- RECORD SET:

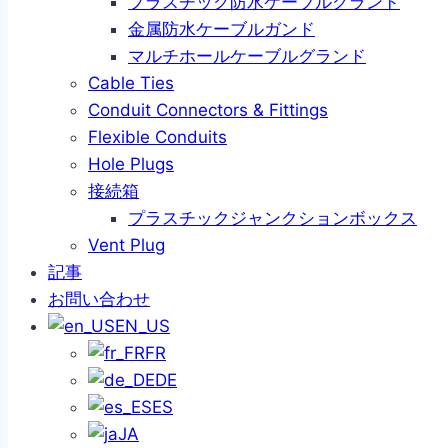
プラスチック防水ケーブルグランド
金属防水ケーブルガンド
マルチホールケーブルグランド
Cable Ties
Conduit Connectors & Fittings
Flexible Conduits
Hole Plugs
接続箱
プラスチックジャンクションボックス
Vent Plug
記事
お問い合わせ
EN_US
FR
DE
ES
JA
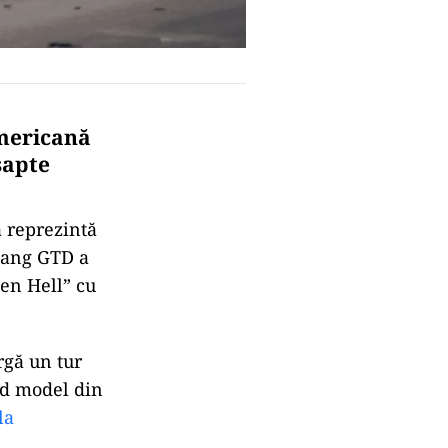
mericană
șapte
 reprezintă
stang GTD a
een Hell” cu
rgă un tur
pid model din
la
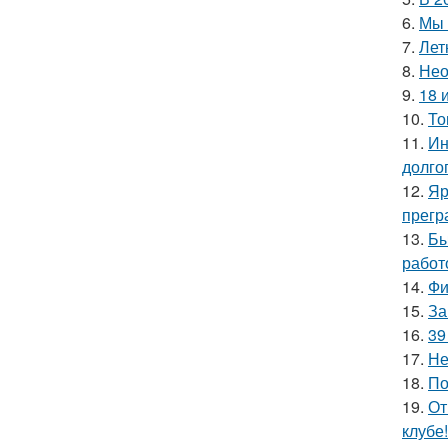
6.
Мы 
7.
Лет
8.
Нео
9.
18 
10.
То
11.
Ин
долгог
12.
Яр
прегр
13.
Бы
работ
14.
Фи
15.
За
16.
39
17.
Не
18.
По
19.
От
клубе!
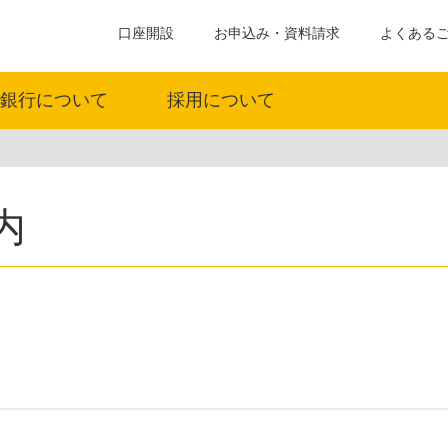
口座開設
お申込み・資料請求
よくある
銀行について
採用について
内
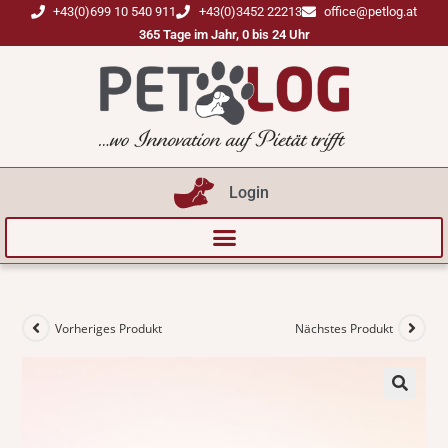
+43(0)699 10 540 911
+43(0)3452 22213
office@petlog.at
365 Tage im Jahr, 0 bis 24 Uhr
Login
Vorheriges Produkt
Nächstes Produkt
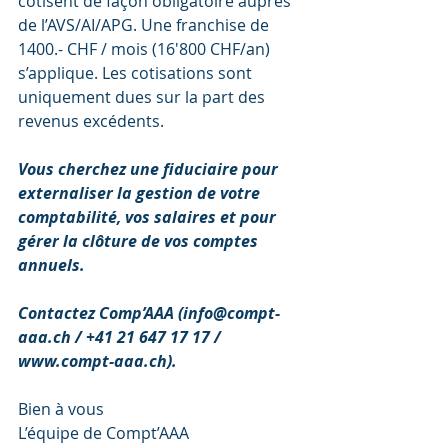
cotisent de façon obligatoire auprès 
de l’AVS/AI/APG. Une franchise de 
1400.- CHF / mois (16'800 CHF/an) 
s’applique. Les cotisations sont 
uniquement dues sur la part des 
revenus excédents.
Vous cherchez une fiduciaire pour 
externaliser la gestion de votre 
comptabilité, vos salaires et pour 
gérer la clôture de vos comptes 
annuels.
Contactez Comp’AAA (info@compt-
aaa.ch / +41 21 647 17 17 / 
www.compt-aaa.ch).
Bien à vous
L’équipe de Compt’AAA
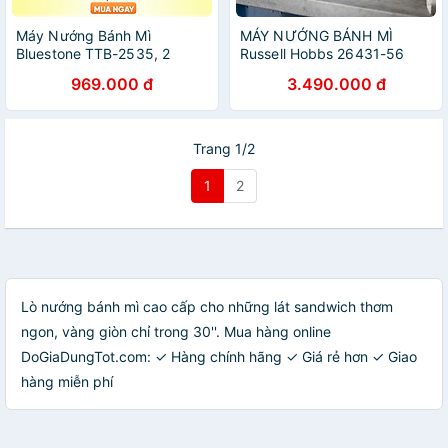
Máy Nướng Bánh Mì
MÁY NƯỚNG BÁNH MÌ
Bluestone TTB-2535, 2
Russell Hobbs 26431-56
Ngăn Công Suất 850W,
NHập Đức Hàng Chính hãng
969.000 đ
3.490.000 đ
Hàng chính hãng
Trang 1/2
1
2
Lò nướng bánh mì cao cấp cho những lát sandwich thơm
ngon, vàng giòn chỉ trong 30''. Mua hàng online
DoGiaDungTot.com: ✓ Hàng chính hãng ✓ Giá rẻ hơn ✓ Giao
hàng miễn phí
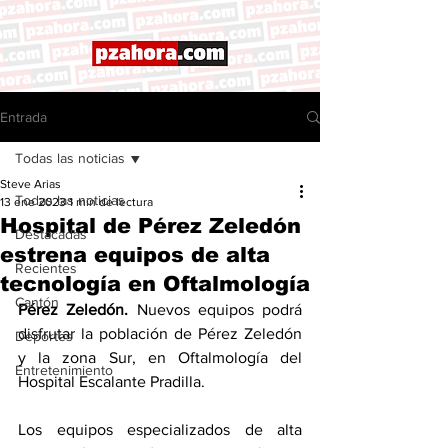
Entrada
Todas las noticias
Steve Arias
Todas las noticias
13 ene 2023
1 min de lectura
Hospital de Pérez Zeledón
Destacadas
estrena equipos de alta
Recientes
tecnología en Oftalmología
Cantón
Pérez Zeledón. 
Nuevos equipos podrá 
disfrutar la población de Pérez Zeledón 
Deportes
y la zona Sur, en Oftalmología del 
Entretenimiento
Hospital Escalante Pradilla. 
Los equipos especializados de alta 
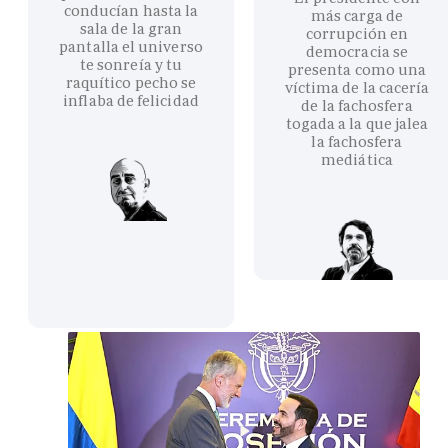
conducían hasta la
más carga de
sala de la gran
corrupción en
pantalla el universo
democracia se
te sonreía y tu
presenta como una
raquítico pecho se
víctima de la cacería
inflaba de felicidad
de la fachosfera
togada a la que jalea
la fachosfera
mediática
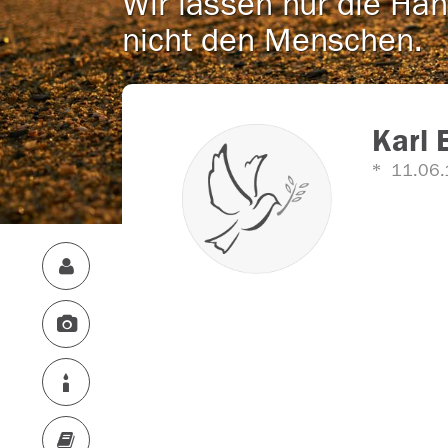
Wir lassen nur die Han
nicht den Menschen.
Karl 
11.06.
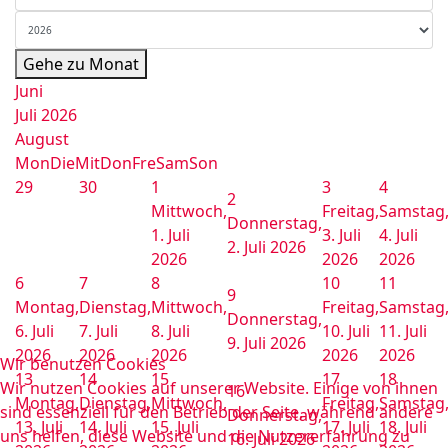
Gehe zu Monat
Juni
Juli 2026
August
Mon
Die
Mit
Don
Fre
Sam
Son
29
30
1
3
4
2
Mittwoch,
Freitag,
Samstag
Donnerstag,
1. Juli
3. Juli
4. Juli
2. Juli 2026
2026
2026
2026
6
7
8
10
11
9
Montag,
Dienstag,
Mittwoch,
Freitag,
Samstag
Donnerstag,
6. Juli
7. Juli
8. Juli
10. Juli
11. Juli
9. Juli 2026
2026
2026
2026
2026
2026
Wir benutzen Cookies
13
14
15
17
18
Wir nutzen Cookies auf unserer Website. Einige von ihnen
16
Montag,
Dienstag,
Mittwoch,
Freitag,
Samstag
sind essenziell für den Betrieb der Seite, während andere
Donnerstag,
13. Juli
14. Juli
15. Juli
17. Juli
18. Juli
uns helfen, diese Website und die Nutzererfahrung zu
16. Juli 2026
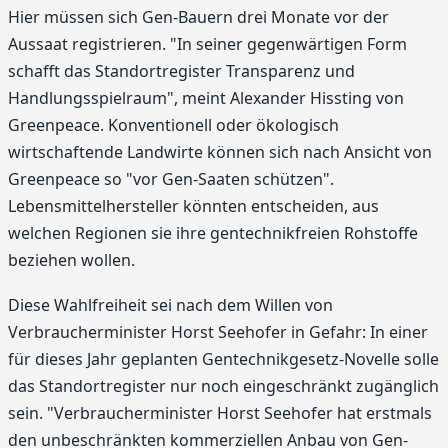
Hier müssen sich Gen-Bauern drei Monate vor der
Aussaat registrieren. "In seiner gegenwärtigen Form
schafft das Standortregister Transparenz und
Handlungsspielraum", meint Alexander Hissting von
Greenpeace. Konventionell oder ökologisch
wirtschaftende Landwirte können sich nach Ansicht von
Greenpeace so "vor Gen-Saaten schützen".
Lebensmittelhersteller könnten entscheiden, aus
welchen Regionen sie ihre gentechnikfreien Rohstoffe
beziehen wollen.
Diese Wahlfreiheit sei nach dem Willen von
Verbraucherminister Horst Seehofer in Gefahr: In einer
für dieses Jahr geplanten Gentechnikgesetz-Novelle solle
das Standortregister nur noch eingeschränkt zugänglich
sein. "Verbraucherminister Horst Seehofer hat erstmals
den unbeschränkten kommerziellen Anbau von Gen-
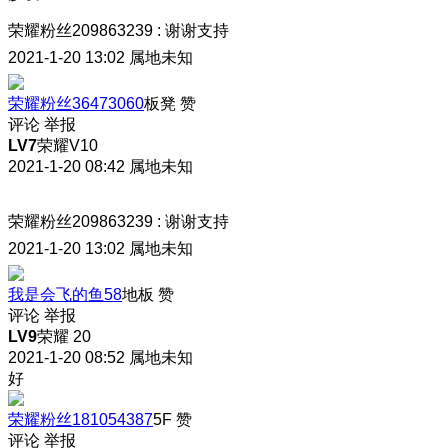
荣耀粉丝209863239
:
谢谢支持
2021-1-20 13:02
属地未知
荣耀粉丝36473060
板凳
赞
评论
举报
LV7
荣耀V10
2021-1-20 08:42
属地未知
荣耀粉丝209863239
:
谢谢支持
2021-1-20 13:02
属地未知
我是会飞的鱼58
地板
赞
评论
举报
LV9
荣耀 20
2021-1-20 08:52
属地未知
好
荣耀粉丝181054387
5F
赞
评论
举报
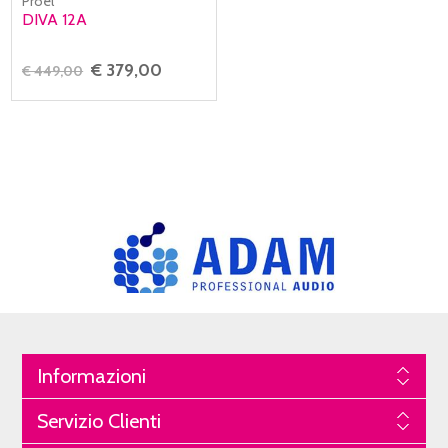
Proel
DIVA 12A
€ 379,00
€ 449,00
Informazioni
Servizio Clienti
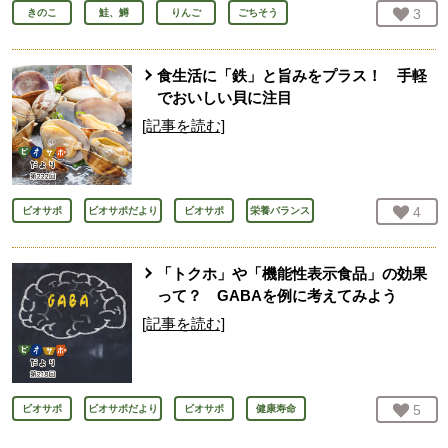
お気
3
人
きのこ
鮭、鱒
りんご
ごちそう
食生活に「鉄」と旨みをプラス！ 手軽
でおいしい貝に注目
[記事を読む]
お気
4
人
ビオサポ
ビオサポだより
ビオサポ
栄養バランス
「トクホ」や「機能性表示食品」の効果
って？ GABAを例に考えてみよう
[記事を読む]
お気
5
人
ビオサポ
ビオサポだより
ビオサポ
健康寿命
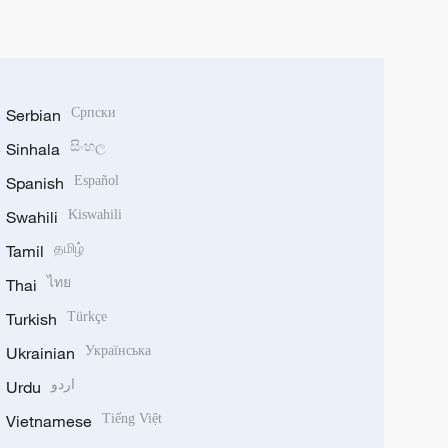
Serbian
Српски
Sinhala
සිංහල
Spanish
Español
Swahili
Kiswahili
Tamil
தமிழ்
Thai
ไทย
Turkish
Türkçe
Ukrainian
Українська
Urdu
اردو
Vietnamese
Tiếng Việt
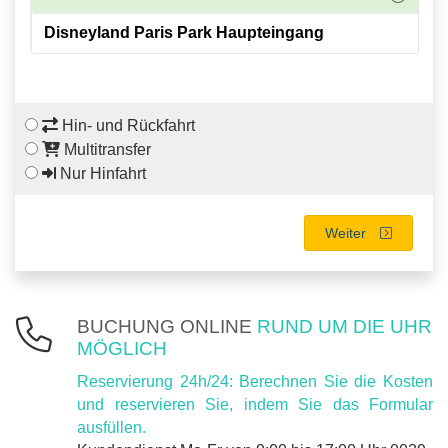
Hin- und Rückfahrt
Multitransfer
Nur Hinfahrt
Weiter
BUCHUNG ONLINE
RUND UM DIE UHR
MÖGLICH
Reservierung 24h/24: Berechnen Sie die Kosten
und reservieren Sie, indem Sie das Formular
ausfüllen.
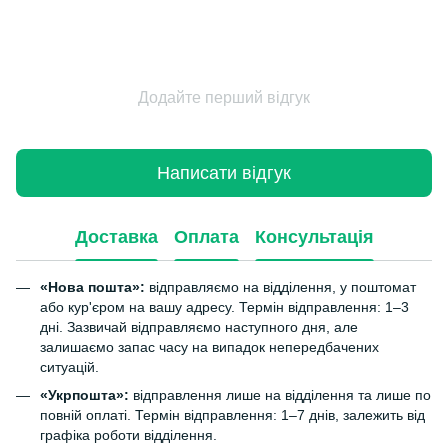
Додайте перший відгук
Написати відгук
Доставка
Оплата
Консультація
«Нова пошта»:
відправляємо на відділення, у поштомат
або кур'єром на вашу адресу. Термін відправлення: 1–3
дні. Зазвичай відправляємо наступного дня, але
залишаємо запас часу на випадок непередбачених
ситуацій.
«Укрпошта»:
відправлення лише на відділення та лише по
повній оплаті. Термін відправлення: 1–7 днів, залежить від
графіка роботи відділення.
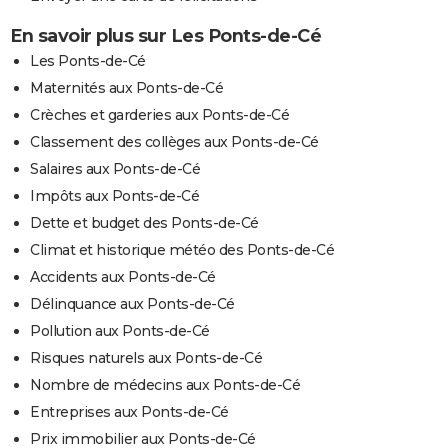
En savoir plus sur Les Ponts-de-Cé
Les Ponts-de-Cé
Maternités aux Ponts-de-Cé
Crèches et garderies aux Ponts-de-Cé
Classement des collèges aux Ponts-de-Cé
Salaires aux Ponts-de-Cé
Impôts aux Ponts-de-Cé
Dette et budget des Ponts-de-Cé
Climat et historique météo des Ponts-de-Cé
Accidents aux Ponts-de-Cé
Délinquance aux Ponts-de-Cé
Pollution aux Ponts-de-Cé
Risques naturels aux Ponts-de-Cé
Nombre de médecins aux Ponts-de-Cé
Entreprises aux Ponts-de-Cé
Prix immobilier aux Ponts-de-Cé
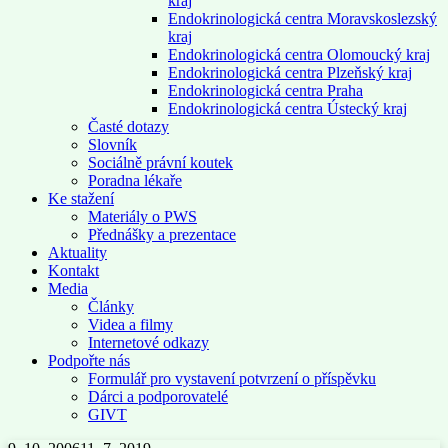
kraj
Endokrinologická centra Moravskoslezský
kraj
Endokrinologická centra Olomoucký kraj
Endokrinologická centra Plzeňský kraj
Endokrinologická centra Praha
Endokrinologická centra Ústecký kraj
Časté dotazy
Slovník
Sociálně právní koutek
Poradna lékaře
Ke stažení
Materiály o PWS
Přednášky a prezentace
Aktuality
Kontakt
Media
Články
Videa a filmy
Internetové odkazy
Podpořte nás
Formulář pro vystavení potvrzení o příspěvku
Dárci a podporovatelé
GIVT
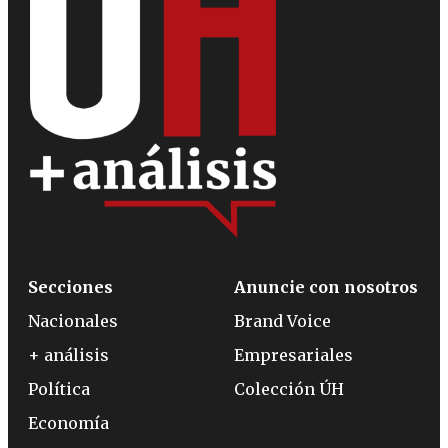
Secciones
Anuncie con nosotros
Nacionales
Brand Voice
+ análisis
Empresariales
Política
Colección ÚH
Economía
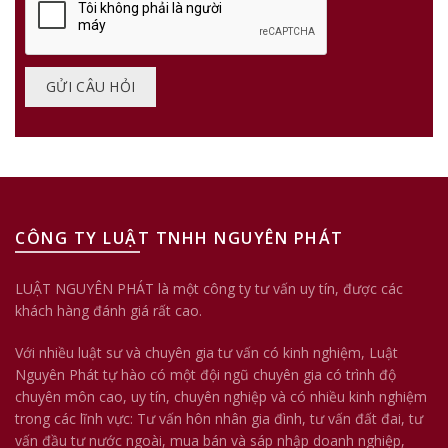
CÔNG TY LUẬT TNHH NGUYÊN PHÁT
LUẬT NGUYÊN PHÁT là một công ty tư vấn uy tín, được các
khách hàng đánh giá rất cao.
Với nhiều luật sư và chuyên gia tư vấn có kinh nghiệm, Luật
Nguyên Phát tự hào có một đội ngũ chuyên gia có trình độ
chuyên môn cao, uy tín, chuyên nghiệp và có nhiều kinh nghiệm
trong các lĩnh vực: Tư vấn hôn nhân gia đình, tư vấn đất đai, tư
vấn đầu tư nước ngoài, mua bán và sáp nhập doanh nghiệp,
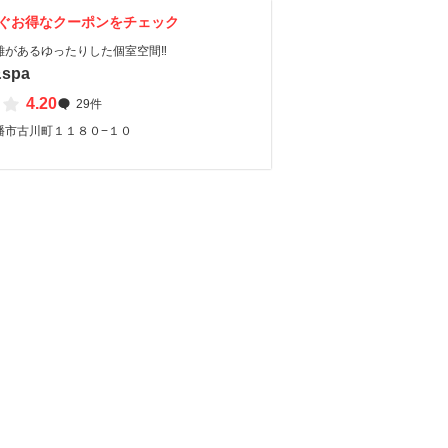
ぐお得なクーポンをチェック
があるゆったりした個室空間‼︎
&spa
4.20
29件
幡市古川町１１８０−１０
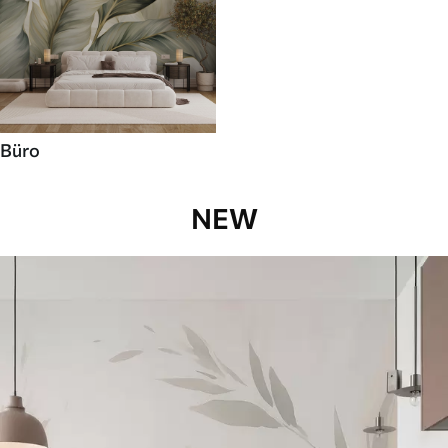
Büro
NEW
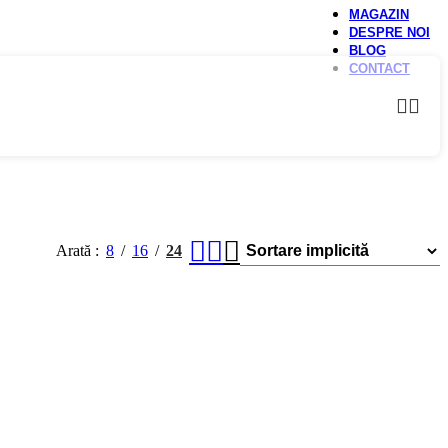
MAGAZIN
DESPRE NOI
BLOG
CONTACT
Arată
8
16
24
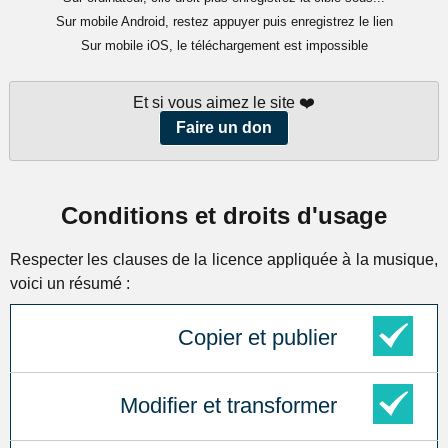
Sur mobile Android, restez appuyer puis enregistrez le lien
Sur mobile iOS, le téléchargement est impossible
Et si vous aimez le site ❤️
Faire un don
Conditions et droits d'usage
Respecter les clauses de la licence appliquée à la musique,
voici un résumé :
Copier et publier
Modifier et transformer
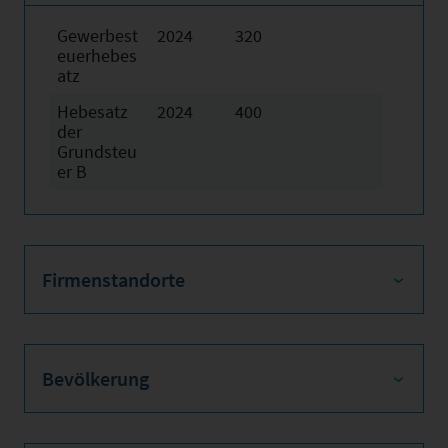
Gewerbest
2024
320
euerhebes
atz
Hebesatz
2024
400
der
Grundsteu
er B
Firmenstandorte
Bevölkerung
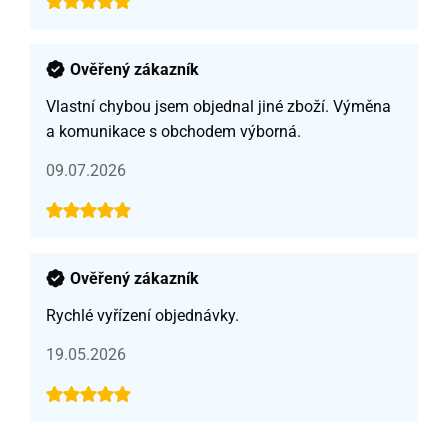
Ověřený zákazník
Vlastní chybou jsem objednal jiné zboží. Výměna
a komunikace s obchodem výborná.
09.07.2026
Ověřený zákazník
Rychlé vyřízení objednávky.
19.05.2026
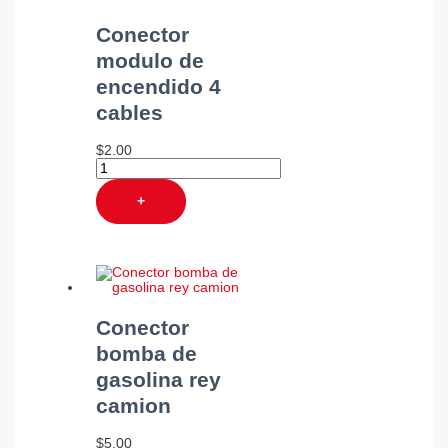
Conector
modulo de
encendido 4
cables
$
2.00
+
Conector
bomba de
gasolina rey
camion
$
5.00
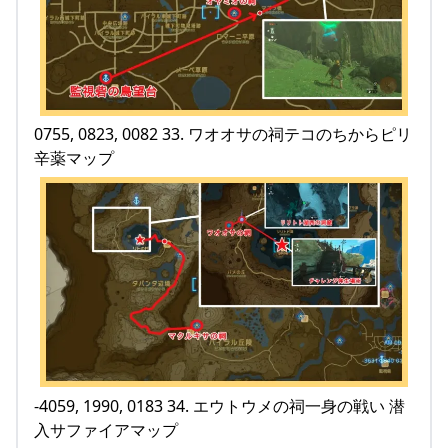
0755, 0823, 0082 33. ワオオサの祠テコのちからピリ
辛薬マップ
-4059, 1990, 0183 34. エウトウメの祠一身の戦い 潜
入サファイアマップ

- PROBLEM STATEMENT:
Where a line of the data above includes the string "pour", pull it out.

- YOUR RESPONSE:
Vous cherchez une fiduciaire pour 
comptabilité, vos salaires et pour 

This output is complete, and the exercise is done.